Teks Bacaan –
Temukan Sarung Buatan Tahun 1730 Tersimpan di Museum Batik
Laporan Reporter Tribun Jogja, Hamim Thohari
TRIBUNNEWS.COM, YOGYA - Anda ingin lebih tahu mengenai berbagai hal mengenai batik, anda bisa berkunjung ke museum Batik yang berdiri sejak 12 Mei 1977 ini terletak di Jl. Dr Sutomo 13. A Yogyakarta.
Museum ini diprakarsai oleh keluarga Hadi Nugroho dengan mengumpulkan koleksi dari kerabat dan keluarganya sendiri dan memiliki kurang lebih 1500 koleksi yang meliputi kain batik, peralatan membatik, dan sulaman.
Begitu memasuki museum tersebut, anda akan disambut ratusan kain batik yang ditata secara rapi dan diletakan di dalam lemari dan ratusan beragam alat yang digunakan untuk membatik. Selain batik yang sudah jadi, juga dipamerkan kain batik dalam wujud tiap proses yang dilaluinya. Juga diperlihatkan perkembangan canting sebaagi alat utama dalam pembuatan kain batik tulis.
Dijelaskan oleh Soehardjono Istadi selaku pengelola museum sekaligus anak Hadi Nugroho, Koleksi Batik yang ada di Museum ini sangat lengkap. Berbagai jenis batik dari berbagai daerah di Indonesia ada di sini, mulai dari Batik Yogyakarta, Indramayu, sampai daerah-daerah pengrajin Batik Indonesia lainnya. Koleksinya meliputi kain panjang, sarung dan sebagainya ditambah beberapa peralatan membatik.
"Ada sebuah batik yang berwujud sarung yang diwariskan secara turun temurun dan itu merupakan koleksi tertua kami yang dibuat pada tahun 1730," cerita Soehardjono Istadi, Jum'at (28/8/2014). Kebanyakan koleksi yang dimiliki museum ini berupa jarik.
Keluarga Soehardjono Istadi bisa memiliki batik sedemikian banyak karena dahulunya keluarga ini adalah keluarga pengusaha batik Dijelaskan oleh Soehardjono Istadi, Kakek buyutnya telah menggeluti bisnis batik sejak tahun 1930.
Kemudian diteruskan oleh kakek dan orang tuanya. Saat usaha tersebut dipegang Hadi Nugroho, bisnis tersebut berhenti karena pada tahun 60-an bisnis batik sedang lesu dan Hadi Nugroho meningalkan bisnis tersebut.

Data yang Diberikan –
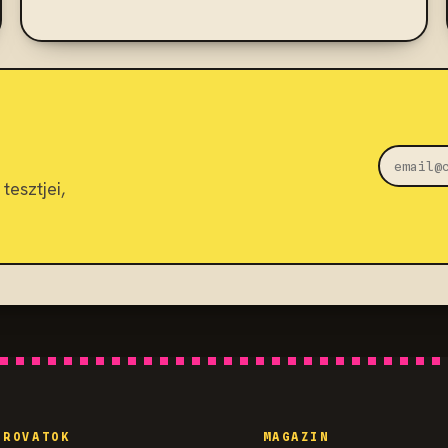
tesztjei,
ROVATOK
MAGAZIN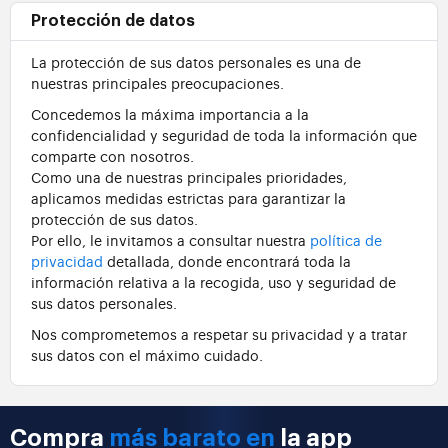
Protección de datos
La protección de sus datos personales es una de
nuestras principales preocupaciones.
Concedemos la máxima importancia a la
confidencialidad y seguridad de toda la información que
comparte con nosotros.
Como una de nuestras principales prioridades,
aplicamos medidas estrictas para garantizar la
protección de sus datos.
Por ello, le invitamos a consultar nuestra
política de
privacidad
detallada, donde encontrará toda la
información relativa a la recogida, uso y seguridad de
sus datos personales.
Nos comprometemos a respetar su privacidad y a tratar
sus datos con el máximo cuidado.
Compra
más barato en
la app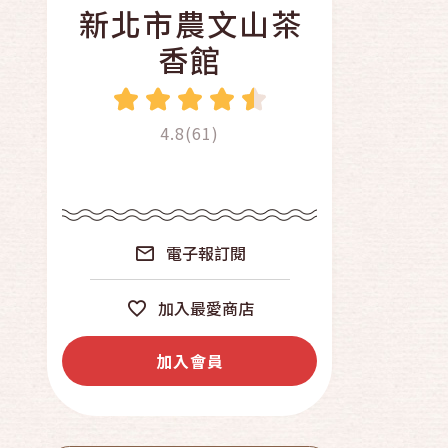
新北市農文山茶
香館
4.8(61)
電子報訂閱
加入最愛商店
加入會員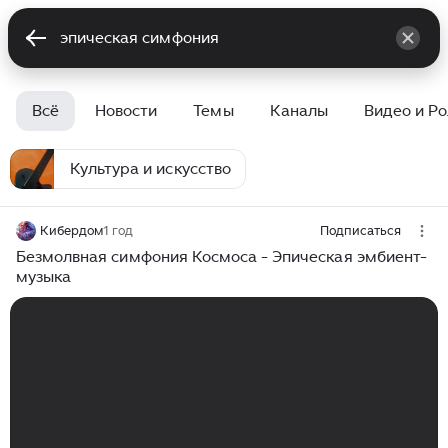
Всё
Новости
Темы
Каналы
Видео и Р
Культура и искусство
Кибердом
1 год
Подписаться
Безмолвная симфония Космоса - Эпическая эмбиент-
музыка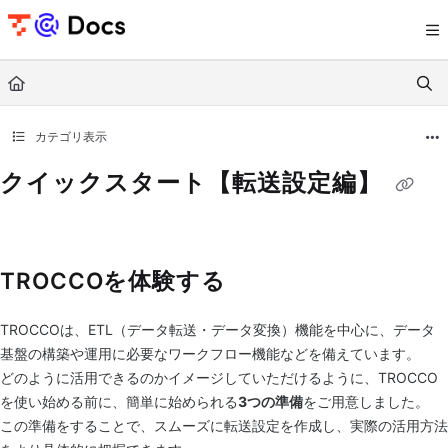
Documentation Index
Fetch the complete documentation index at:
https://documents.trocco.io/llms.tx
Use this file to discover all available pages before exploring further.
カテゴリ表示
クイックスタート【転送設定編】
TROCCOを体験する
TROCCOは、ETL（データ転送・データ変換）機能を中心に、データ
基盤の構築や運用に必要なワークフロー機能などを備えています。
どのように活用できるのかイメージしていただけるように、TROCCO
を使い始める前に、簡単に始められる
3つの準備
をご用意しました。
この準備をすることで、スムーズに転送設定を作成し、実際の活用方法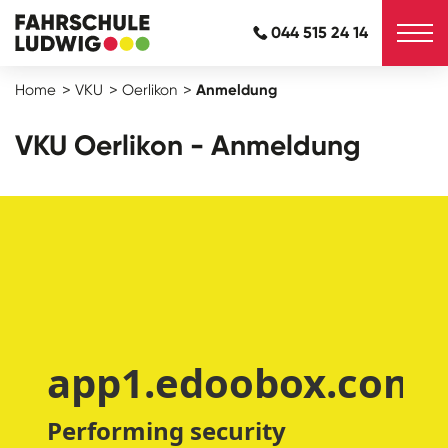
044 515 24 14
Home
VKU
Oerlikon
Anmeldung
VKU Oerlikon - Anmeldung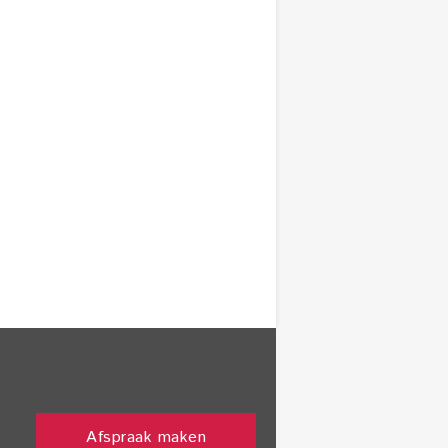
Afspraak maken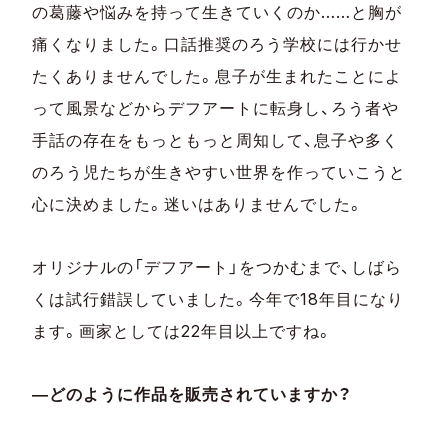
の葛藤や悩みを持って生きていくのか……と胸が
痛くなりました。口話推奨のろう学校には行かせ
たくありませんでした。息子が生まれたことによ
って風景などからデフアートに転身し、ろう者や
手話の存在をもっともっと周知して、息子や多く
のろう児たちが生きやすい世界を作っていこうと
心に決めました。迷いはありませんでした。
オリジナルの「デフアート」をつかむまで、しばら
くは試行錯誤していました。今年で18年目になり
ます。画家としては22年目以上ですね。
―どのように作品を販売されていますか？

Tugas Anda –
Salin tanpa perubahan bagian teks tentang Museum Batik di atas, mulai dari "Dijelaskan oleh Soehardjono Istadi selaku" sampai dengan "ini berupa jarik.".

Jawaban Latihan –
Dijelaskan oleh Soehardjono Istadi selaku pengelola museum sekaligus anak Hadi Nugroho, Koleksi Batik yang ada di Museum ini sangat lengkap. Berbagai jenis batik dari berbagai daerah di Indonesia ada di sini, mulai dari Batik Yogyakarta, Indramayu, sampai daerah-daerah pengrajin Batik Indonesia lainnya. Koleksinya meliputi kain panjang, sarung dan sebagainya ditambah beberapa peralatan membatik.
"Ada sebuah batik yang berwujud sarung yang diwariskan secara turun temurun dan itu merupakan koleksi tertua kami yang dibuat pada tahun 1730," cerita Soehardjono Istadi, Jum'at (28/8/2014). Kebanyakan koleksi yang dimiliki museum ini berupa jarik.